Dr. Wile, thank you for this clear and understandable explanation. You speak the same way in your texbooks, which is why I have taught our homeschool group with them for the past three years. In fact, we are currently on the cell section in biology which relates to your article so well.
My question or questions are as follows: Since my family and I have had Covid-19, from the literature you have read, is it correct logic that we would not need the vaccine? I am under the impression that Pfizer’s vaccine would be a one time injection-or at least not every year. So following that logic, why is it that experts are saying the I can get Coivd-19 again in 6 months if I have already had it? Wouldn’t that mean that the vaccine would need to be given again after 6 months? Hope my confusion makes sense. Thanks! Liz
I would think there is no need to get the vaccine if you had COVID-19. Your acquired immune system already has the memory, so I don’t think it would help at all. The “experts” saying that you can get it again in 6 months are speculating. The antibodies seem to decay away pretty quickly, but that doesn’t mean you lose immunity, since the memory of your acquired immune system is not in the antibodies. It is in the memory cells that are made. There is nothing I have seen in the literature to indicate that you can catch it again. There have been isolated cases in which doctors say a person has caught it a second time, but that is very hard to confirm.
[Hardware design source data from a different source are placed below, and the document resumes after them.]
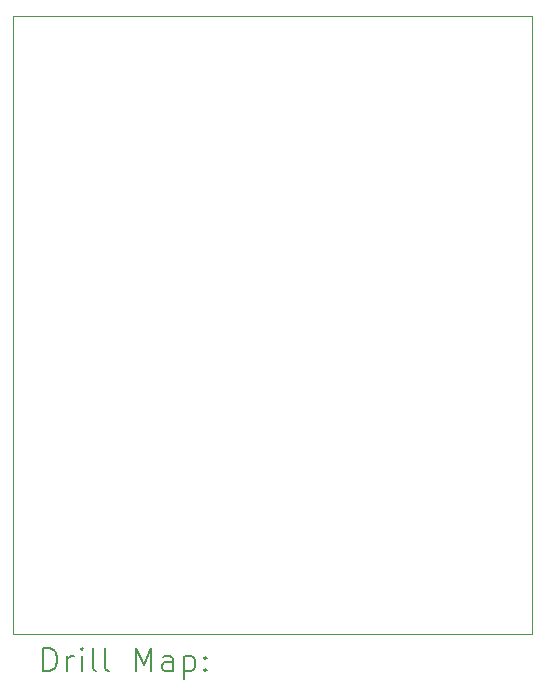
<source format=gbr>
%TF.GenerationSoftware,KiCad,Pcbnew,(6.0.9)*%
%TF.CreationDate,2022-12-10T14:47:03+01:00*%
%TF.ProjectId,Hygrometer_SMD_doubleSided,48796772-6f6d-4657-9465-725f534d445f,rev?*%
%TF.SameCoordinates,Original*%
%TF.FileFunction,Drillmap*%
%TF.FilePolarity,Positive*%
%FSLAX45Y45*%
G04 Gerber Fmt 4.5, Leading zero omitted, Abs format (unit mm)*
G04 Created by KiCad (PCBNEW (6.0.9)) date 2022-12-10 14:47:03*
%MOMM*%
%LPD*%
G01*
G04 APERTURE LIST*
%ADD10C,0.038100*%
%ADD11C,0.200000*%
G04 APERTURE END LIST*
D10*
X4455800Y-7996000D02*
X4455800Y-2763600D01*
X8850800Y-7996000D02*
X4455800Y-7996000D01*
X8849200Y-2763600D02*
X8850800Y-7996000D01*
X4455800Y-2763600D02*
X8849200Y-2763600D01*
D11*
X4711514Y-8308381D02*
X4711514Y-8108381D01*
X4759133Y-8108381D01*
X4787705Y-8117905D01*
X4806752Y-8136953D01*
X4816276Y-8156000D01*
X4825800Y-8194095D01*
X4825800Y-8222667D01*
X4816276Y-8260762D01*
X4806752Y-8279810D01*
X4787705Y-8298857D01*
X4759133Y-8308381D01*
X4711514Y-8308381D01*
X4911514Y-8308381D02*
X4911514Y-8175048D01*
X4911514Y-8213143D02*
X4921038Y-8194095D01*
X4930562Y-8184572D01*
X4949609Y-8175048D01*
X4968657Y-8175048D01*
X5035324Y-8308381D02*
X5035324Y-8175048D01*
X5035324Y-8108381D02*
X5025800Y-8117905D01*
X5035324Y-8127429D01*
X5044847Y-8117905D01*
X5035324Y-8108381D01*
X5035324Y-8127429D01*
X5159133Y-8308381D02*
X5140085Y-8298857D01*
X5130562Y-8279810D01*
X5130562Y-8108381D01*
X5263895Y-8308381D02*
X5244847Y-8298857D01*
X5235324Y-8279810D01*
X5235324Y-8108381D01*
X5492466Y-8308381D02*
X5492466Y-8108381D01*
X5559133Y-8251238D01*
X5625800Y-8108381D01*
X5625800Y-8308381D01*
X5806752Y-8308381D02*
X5806752Y-8203619D01*
X5797228Y-8184572D01*
X5778181Y-8175048D01*
X5740085Y-8175048D01*
X5721038Y-8184572D01*
X5806752Y-8298857D02*
X5787704Y-8308381D01*
X5740085Y-8308381D01*
X5721038Y-8298857D01*
X5711514Y-8279810D01*
X5711514Y-8260762D01*
X5721038Y-8241714D01*
X5740085Y-8232191D01*
X5787704Y-8232191D01*
X5806752Y-8222667D01*
X5901990Y-8175048D02*
X5901990Y-8375048D01*
X5901990Y-8184572D02*
X5921038Y-8175048D01*
X5959133Y-8175048D01*
X5978181Y-8184572D01*
X5987704Y-8194095D01*
X5997228Y-8213143D01*
X5997228Y-8270286D01*
X5987704Y-8289333D01*
X5978181Y-8298857D01*
X5959133Y-8308381D01*
X5921038Y-8308381D01*
X5901990Y-8298857D01*
X6082943Y-8289333D02*
X6092466Y-8298857D01*
X6082943Y-8308381D01*
X6073419Y-8298857D01*
X6082943Y-8289333D01*
X6082943Y-8308381D01*
X6082943Y-8184572D02*
X6092466Y-8194095D01*
X6082943Y-8203619D01*
X6073419Y-8194095D01*
X6082943Y-8184572D01*
X6082943Y-8203619D01*
M02*

</source>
Thanks for spelling out how this works for us, Dr. Wile!
I’m currently participating in the Jannsen trials and had just enough tenderness in my arm to be hopeful I did not get the placebo.
One of the questions that came up during our orientation was what to do if a vaccine becomes mandatory during the 2 years of our study. The PA I talked to did not anticipate any adverse reaction to having a double dose of the vaccine since the way they function is so different from the dead/inert whole microbial versions.
So, while it may not actually help anything, at least taking a secondary vaccine should not be something harmful to anyone who already has developed immunity.
Thanks for sharing, Cheri. I hadn’t considered that kind of situation.